The setting on the outdoor stage is Verona, Italy, but it could be any city that suffers from gang violence. In this case, the "gangs" are the Capulets and Montagues, two noble families that have a bitter rivalry that spills into the streets. Very early in the play, the younger members of the two families meet on the street, exchange insults, and before you know it, a fight breaks out. Remaining true to the text, swords become switch blades rather than today's weapon of choice, guns. Still, the fighting later ends in bloodshed and death.
In the meantime, two impetuous teenagers -- nothing new there -- meet and fall in love. Unfortunately for them, 13-year-old Juliet (Sarah Nealis) is a Capulet, while young Romeo (Alex Morf) is a Montague. It takes their tragic deaths to move the warring families to reconciliation.
Neil Patel's set (with lighting by Russell H. Champa) is dominated by a graffiti-scarred wall with a staircase and one opening to accommodate the balcony scene. Furnishings are minimal: a bed, a statue of the Virgin Mary and some chairs. The younger generation wears clothing that would blend in on almost any high school campus today, while their elders wear business attire.
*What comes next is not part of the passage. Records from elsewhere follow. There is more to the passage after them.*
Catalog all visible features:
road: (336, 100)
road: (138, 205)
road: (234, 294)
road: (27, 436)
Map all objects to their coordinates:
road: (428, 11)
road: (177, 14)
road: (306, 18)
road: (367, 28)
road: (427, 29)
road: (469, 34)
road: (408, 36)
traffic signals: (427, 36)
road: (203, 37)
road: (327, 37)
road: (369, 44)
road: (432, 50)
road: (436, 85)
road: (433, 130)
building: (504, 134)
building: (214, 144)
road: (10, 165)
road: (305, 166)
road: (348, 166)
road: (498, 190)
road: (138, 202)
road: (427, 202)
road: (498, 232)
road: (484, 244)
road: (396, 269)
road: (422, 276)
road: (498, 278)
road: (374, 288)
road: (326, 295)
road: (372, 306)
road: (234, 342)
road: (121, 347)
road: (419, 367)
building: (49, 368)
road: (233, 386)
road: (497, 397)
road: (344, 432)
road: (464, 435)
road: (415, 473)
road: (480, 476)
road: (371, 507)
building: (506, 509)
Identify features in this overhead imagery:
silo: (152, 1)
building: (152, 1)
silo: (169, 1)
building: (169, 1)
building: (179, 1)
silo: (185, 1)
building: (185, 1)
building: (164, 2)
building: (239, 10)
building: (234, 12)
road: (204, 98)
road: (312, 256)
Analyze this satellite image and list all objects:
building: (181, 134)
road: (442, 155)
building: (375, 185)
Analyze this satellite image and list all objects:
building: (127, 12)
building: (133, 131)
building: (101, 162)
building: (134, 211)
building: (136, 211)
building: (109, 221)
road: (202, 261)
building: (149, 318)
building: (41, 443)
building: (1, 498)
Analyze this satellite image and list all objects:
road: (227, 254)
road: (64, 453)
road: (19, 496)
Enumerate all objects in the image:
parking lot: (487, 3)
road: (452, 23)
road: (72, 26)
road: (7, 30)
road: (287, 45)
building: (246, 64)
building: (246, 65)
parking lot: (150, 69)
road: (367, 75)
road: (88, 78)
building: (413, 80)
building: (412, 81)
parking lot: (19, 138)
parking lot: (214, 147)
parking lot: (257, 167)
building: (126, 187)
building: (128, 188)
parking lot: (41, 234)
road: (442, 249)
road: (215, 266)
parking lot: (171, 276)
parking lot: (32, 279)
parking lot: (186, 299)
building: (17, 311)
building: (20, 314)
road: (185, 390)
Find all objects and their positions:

Nealis is an appealingly girlish Juliet with emotions evolving from giddiness to determination. Her Romeo, Morf, is less effective as Romeo, especially as the play continues and he expresses his sorrows in a high, whiny voice. Featured as Romeo's younger relatives are Jud Williford as a skinhead Mercutio and Thomas Azar as the the more rational Benvolio. Juliet's younger relatives are led by Craig Marker as Tybalt, who wears a business suit like the elders but who seems to be a ringleader in the troubles. Her family-approved suitor, Liam Vincent as Paris, also wears business attire. In this interpretation, he seems to have more of a dark side than seen in some other productions, where he's more benign.
The elders are solid throughout the cast with Julian López-Morillas trying to keep peace as the Prince, Dan Hiatt as the kindly Friar Lawrence, Romeo's spiritual adviser and ally to the young couple; Catherine Castellanos as Juliet's nattering Nurse and in the smaller role of Lady Montague; and L. Peter Callender as Montague. James Carpenter is a forceful Capulet, who turns from loving father to tyrant as he tries to force Juliet to marry Paris. Julie Eccles is well paired with him as Lady Capulet. The sound is by Andre Pluess, with Marybeth Cavanaugh serving as choreographer and Dave Maier as fight director.
Moscone directs with a sure hand. In one of his more interesting moves, he overlaps the scenes when Friar Lawrence tells Romeo and the Nurse tells Juliet that Romeo has been banished for slaying Tybalt. It emphasizes how much the two youngsters love each other as well as their youthful inability to see beyond the emotion of the moment.